コロナショックによって増えたリモートワークは、マクロ視点でみれば、おそらく完全に元の勤務体系に戻ることはないでしょう。
自宅での仕事では、PC、スマホ、電気、エアコン設備など、電力を食います。
自宅での作業がより増えたフリーランスなら、自家発電して電気代を削減したいと考えるのは必然です。
また、オフィス空間をスリムにして固定費を削減したお金を、従業員へのソーラー設備導入手当に充てる企業が出てくるかもしれません。
近年のエンフェーズ・エナジーは、住宅用のソーラー設備の提案に力を入れているので、追い風を受けるのではないか?と予測しています。
【ENPH】エンフェーズ・エナジーを取り巻く市場動向
米国の非住宅用ソーラー設備の予測
上記の表は、新型コロナウィルス蔓延前(紺色のライン)と後(水色のライン)の市場展望の差を表しています。
2020年はウィルスの影響により予測が大きく下がっていますが、2021年には大きく盛り返し、2023年には元々の予測に追いつくというレポートです。
米国の住宅用ソーラー設備市場
こちらの表は、米国の住宅用ソーラー設備の四半期毎の推移を示しています。これまで最も設置が多かったのが、2016年の第1四半期の687メガワット(MW)でした。
しかし、2019年第3四半期に、712メガワット(MW)のソーラーが設置され、過去最高を記録しました。
近年、ソーラー設備の価格下落によって、住宅用設備の記録的な成長、普及につながっているようです。
競合は誰?
最大のライバルは、ソーラーエッジ・テクノロジーズ【SEDG】です。
ソーラーエッジは、2013年時点でわずか4.5%の市場シェア(第5位)だったようですが、2019年には米国の住宅設備の60.5%を占めています。
それに対し、エンフェーズ・エナジーはシェアが徐々に減っています。
2019年では市場シェアが19.2%にとどまり、ソーラーエッジの猛追に押されている構図が見えます。
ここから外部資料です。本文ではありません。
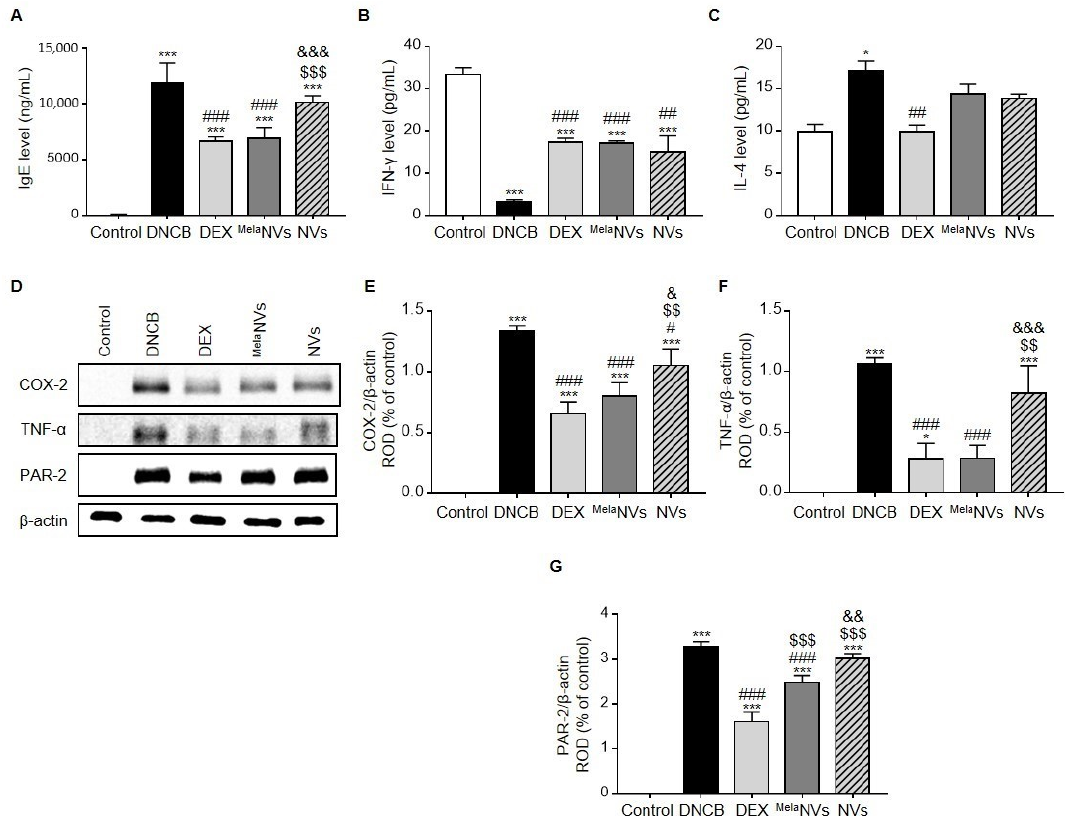
Figure 5. Effect of Mela NVs on serum IgE, IFN- γ , and IL-4 levels and on the expression of pro-inflammatory cytokines in AD-like skin lesions. ( A ) Serum IgE levels after treatment of DEX or Mela NVs or NVs in DNCB-induced AD mice ( n = 5). ( B , C ) Serum levels of IFN- γ ( B ) and IL-4 ( C ) determined by using ELISA ( n = 5). ( D – G ) Western blot analysis of COX-2, TNF- α , and PAR-2 in dorsal AD-like skin lesions in the respective experimental groups. Protein expression was measured relative to β -actin with densitometry. Data are presented as mean ± SEM. * p < 0.05, *** p < 0.001 vs. control, # p <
では、エンフェーズ・エナジーの業績はどうでしょうか?
【ENPH】業績・決算
2020年5月20日に行われた、株主向けAnnual Meeting(年次総会)のスライドです。
売上(評価:B)
2016〜2018年は横ばいでしたが、2019年に前年の2倍以上(前年比197%)に伸びています。
営業キャッシュフロー(評価:A)
2016・2017年はマイナスでした。
2018年にプラスに転じ、2019年は前年の8.6倍にまで伸びています。
毎年改善しているという点で、評価Aとしています。
営業キャッシュフローマージン(評価:A)
2016年 ▲10.21%
2017年 ▲9.93%
2018年 5.1%
2019年 22.27%
一般的に15%以上あれば良いと言われる中、直近の2019年はその基準を超えており、好感が持てます。ここ数年は、年々盛り返してきている傾向も見られます。
EPS(評価:A)
毎四半期でEPS増加までは行かないものの、EPSが上昇傾向にあります。
コンセンサスEPSに対して、毎四半期でポジティブサプライズを出しています。
業績まとめ(総合評価:A)
- 売上:評価B
- 営業キャッシュフロー:評価A
- 営業キャッシュフローマージン:評価A
- EPS:評価A
この結果から、私としての総合評価はAとしました。
【ENPH】私的まとめ
- 住宅用ソーラー設備の今後には期待できる
- 米国大統領バイデン氏当選の際には、2兆ドル投資?だとすると追い風(トランプ氏当選だと、一時的に下がる恐れも)
- 業界の伸びは良い
- ここ数年の業績も良い
- ただし、シェアが課題。競合のソーラーエッジが強い。どこまで食らいつけるか?
- そして、ソーラーエッジに対しての優位性はあるか?(これから分析)
- 純粋に、再生可能エネルギーは応援したい
ENPH、ごくごく少量を保有しつつ、も少し深く分析進めます。
あ、エンフェーズのHPの冒頭の映像、かっこいいので、ぜひ!
【2020.8.8追記】2020年2Q決算について
■売上(評価:C)
四半期決算、125,538(千ドル)でした。前年同期比で93.6%であること、2020年1Q比で61.1%であることから、単純な売上の評価としてCとしました。
■営業キャッシュフロー(評価:B)
四半期決算、25,431(千ドル)でした。前年同期比で172%であること、2020年1Q比で64.8%であることから、評価Bとしました。
■営業キャッシュフローマージン(評価:B)
四半期決算、20.3%でした。前年同期が11.0%、2020年1Qが19.1%、2019年通期で22.27%であることから、評価Bとしました。
■EPS(評価:B)
2020年1Qと比べてEPSは半減しています。
一方で、コンセンサスEPSに対しては、21.4%のポジティブサプライズです。毎回着実にコンセンサスを超えてきていることは評価できます。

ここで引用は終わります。